Michael van Laack

Während die reichweitenstärksten der liberalkonservativen und patriotischen “Freien Medien” sich zu den in der Überschrift genannten Causen bisher entweder ausschweigen

…oder im Fall Broder gar Häme und Spott auskübeln

…hat die digitalpolitische Sprecherin der AfD sich unmissverständlich positioniert. Ob ihre Äußerungen von allen Mitgliedern der Bundestagsfraktion mitgetragen werden, dürften die nächsten Tage zeigen.

Denn auch in der Russlandfrage ist die Partei tief gespalten und Solidarität wird entsprechend der Antwort auf die Frage “Wie hältst Du es mit Putin?” geübt. Hier nun die Stellungnahme, die Frau Cotar am gestrigen 02.07.22 in vier Tweets über ihren Twitter-Account verbreiten ließ:

Werbeboykott und Kontosperrungen gefährden freies Internet

Die digitalpolitische Sprecherin der AfD-Bundestagsfraktion, Joana Cotar, hat den Werbeboykott gegen den Blog „Die Achse des Guten“ sowie Kontosperrungen bei “Reitschuster“ und “ScienceFiles” als brutale Akte gegen das freie Internet kritisiert:

„Ich rufe alle Freunde eines freien Internets auf, die angegriffenen Blogs jetzt zu unterstützen. 50.000 bis 100.000 Euro Verlust müssen alleine bei der “Achse des Guten” mit Spenden ausgeglichen werden. Wir dürfen es nicht hinnehmen, dass demokratische Meinungplattformen von links-ideologischen Denunzianten und feigen Konzernbossen zerstört werden.

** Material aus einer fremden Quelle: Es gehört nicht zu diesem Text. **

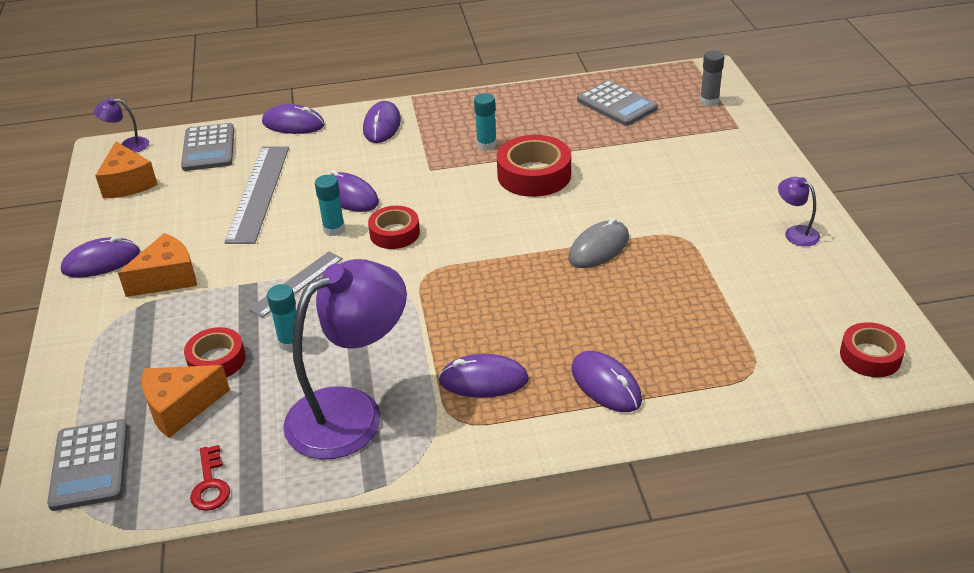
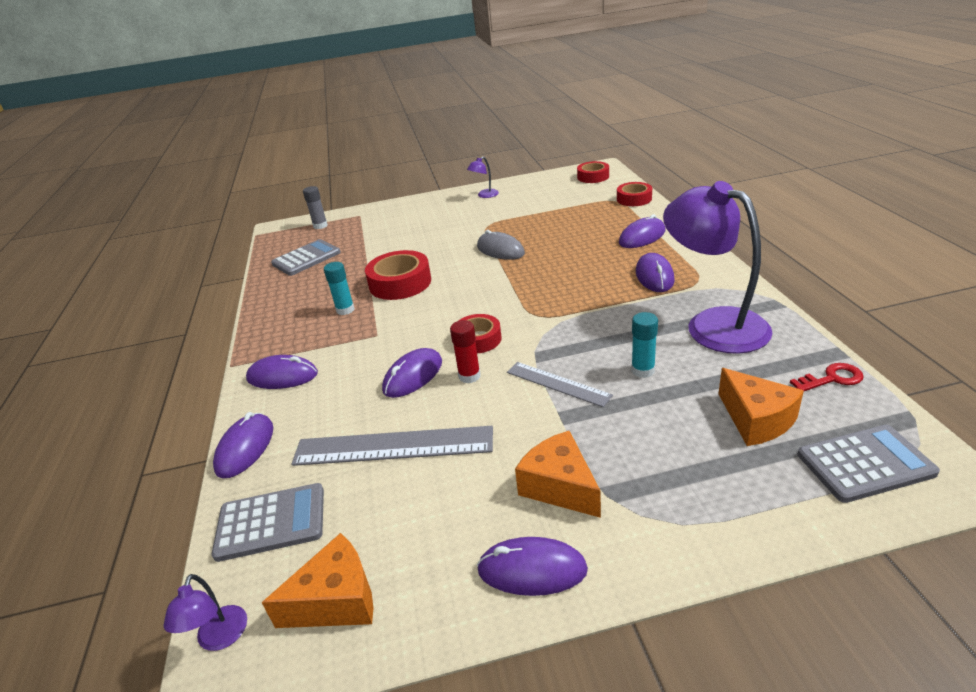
camera: 90 degrees left, 5 degrees down
(101, 262) = (532, 570): purple mouse -> purple mouse turned 60 degrees counterclockwise
(217, 360) = (682, 412): red tape -> red tape (634, 199)
(334, 229) = (469, 376): turquoise glue stick -> red glue stick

Dieser brutale Akt ist nichts anderes als Zensur. Deutschland war immer stolz auf seine Medienvielfalt. Eine einseitige Ausrichtung der Berichterstattung am kurzlebigen Zeitgeist und am Kurs der Regierung ist unwürdig und geschichtsvergessen. Die AfD-Fraktion bekräftig darum ihre Kernforderung: Das Internet muss frei bleiben! Dazu werden wir auch im Bundestag erneut initiativ werden.“

Soweit Joana Cotar MdB, der ich wünsche, dass sie wegen ihrer Positionierung nicht auch bald auf der Feindesliste des ein oder anderen “freien” Mediums deutlich weiter nach oben rückt.

Solidarität ist kein Geschenk an Freunde

Vorgestern hatten wir bereits über die Löschung des PayPal-Kontos von Boris Reitschuster berichtet. Von unserer Seite ist dazu also zunächst alles gesagt. Außer vielleicht: Die nicht vorhandene Solidarität der reichweitenstarken Blogs und YouTube-Channels ist erbärmlich und zeigt einmal mehr, das vor allem monetarisierte Seiten keineswegs so frei sind, wie sie zu sein vorgeben, sondern zahlreiche politische Rücksichten zu nehmen haben; ob nun deshalb, weil sie anderen Herren dienen oder in der eigenen Blase “Aufstände” befürchten müssten, wenn sie sich “Putin-Gegnern” gegenüber solidarisch zeigten.